Over 10.6 million children administered polio vaccine under UAE humanitarian drive

Dunya News

The campaign will be continued to the months of April and May.

ISLAMABAD (Web Desk) – More than 10.6 million children have been vaccinated against polio as a part of phase-3 of the Project to Assist Pakistan (UAE PAP).

UAE PAP has issued a final report of the vaccination campaign for March, showing 10,668,987 children under five including in the provinces of Khyber Pakhtunkhwa, Balochistan, and Sindh have been successfully administered polio drops.

The drive was launched in implementation of the directives of President Sheikh Khalifa bin Zayed Al Nahyan for providing humanitarian and developmental assistance to the friendly people of Pakistan, and as part of an initiative launched by Sheikh Mohamed bin Zayed Al Nahyan, Crown Prince of Abu Dhabi and Deputy Supreme Commander of the UAE Armed Forces, to eradicate polio in the world.

Under the slogan  Health for All - Better Future," vaccination teams will continue to the months of April and May to inoculate second and third doses of the vaccines to the minors. The drive has reached 66 areas in Pakistan so far.

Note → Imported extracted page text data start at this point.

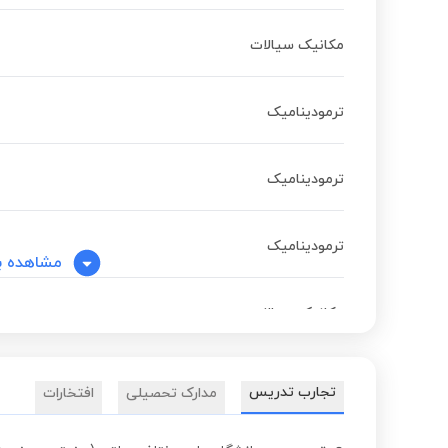
مکانیک سیالات
ترمودینامیک
ترمودینامیک
ترمودینامیک
مشاهده ب
مکانیک سیالات
ریاضی مهندسی
تجارب تدریس
مدارک تحصیلی
افتخارات
ریاضی مهندسی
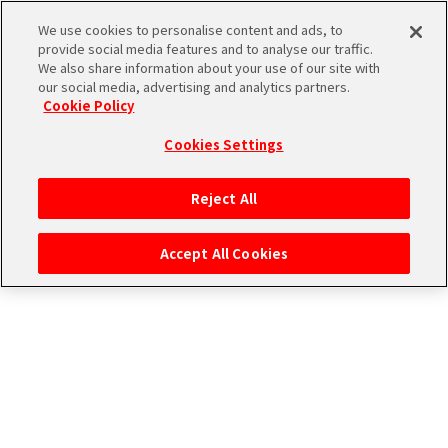
ストーリー検索
We use cookies to personalise content and ads, to
provide social media features and to analyse our traffic.
We also share information about your use of our site with
our social media, advertising and analytics partners.
THE
Cookie Policy
ユニットで検索
iDOLM@STER
ア
Cookies Settings
PORTAL
イド
315
アイドルで検索
ル
プ
Reject All
マ
ロ
タグで検索
ス
ダ
Accept All Cookies
タ
ク
ー
ショ
エ
SideM
ン
ム
ブ
エ
マ
ラ
ピ
ス
検索結果
ンド
ソ
ア
ペ
ー
ー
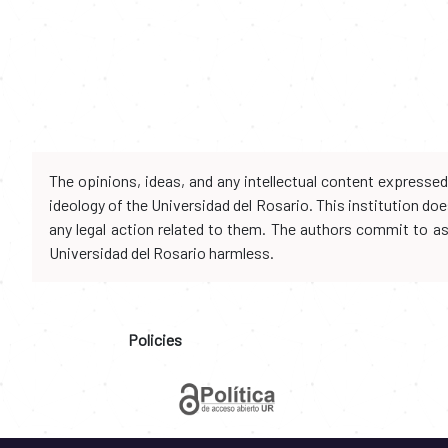
The opinions, ideas, and any intellectual content expresse
ideology of the Universidad del Rosario. This institution d
any legal action related to them. The authors commit to assu
Universidad del Rosario harmless.
Policies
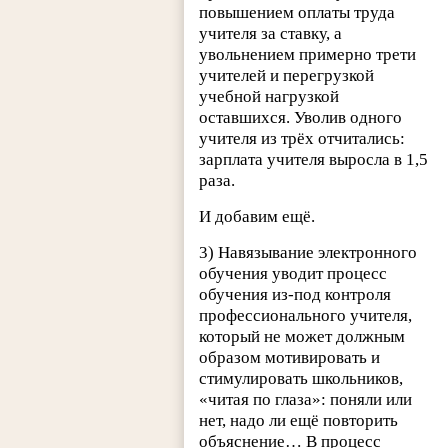
повышением оплаты труда
учителя за ставку, а
увольнением примерно трети
учителей и перегрузкой
учебной нагрузкой
оставшихся. Уволив одного
учителя из трёх отчитались:
зарплата учителя выросла в 1,5
раза.
И добавим ещё.
3) Навязывание электронного
обучения уводит процесс
обучения из-под контроля
профессионального учителя,
который не может должным
образом мотивировать и
стимулировать школьников,
«читая по глаза»: поняли или
нет, надо ли ещё повторить
объяснение… В процесс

UAE vaccination campaign is being implemented in cooperation with the Pakistani leadership and with the aid of the Ministry of Health of Pakistan, the Ministries of Health in the provincial governments, the World Health Organisation, and UNICEF, and is administered under the supervision of medical staff specialists of those authorities.

Polio is a highly infectious disease that invades the nervous system and can cause irreversible paralysis in a matter of hours.

A $5.5 billion global eradication plan was launched in April with the aim of vaccinating 250 million children multiple times each year to stop the virus finding new footholds, and stepping up surveillance in more than 70 countries.

It is now endemic in only two countries, Pakistan and Afghanistan.

Pakistan’s polio cases are declining, with just 54 cases of polio virus reported last year, down more than 80 percent from 2014, when the country suffered a large spike in cases.

Efforts to eliminate polio in Pakistan have been complicated in recent years, as polio workers have faced attacks by militants who say the health teams are Western spies, or that the vaccines they administer are intended to sterilise children.

In January, a suicide bomber killed at least 15 people outside a polio eradication centre in the restive western city of Quetta, with two militant groups claiming responsibility.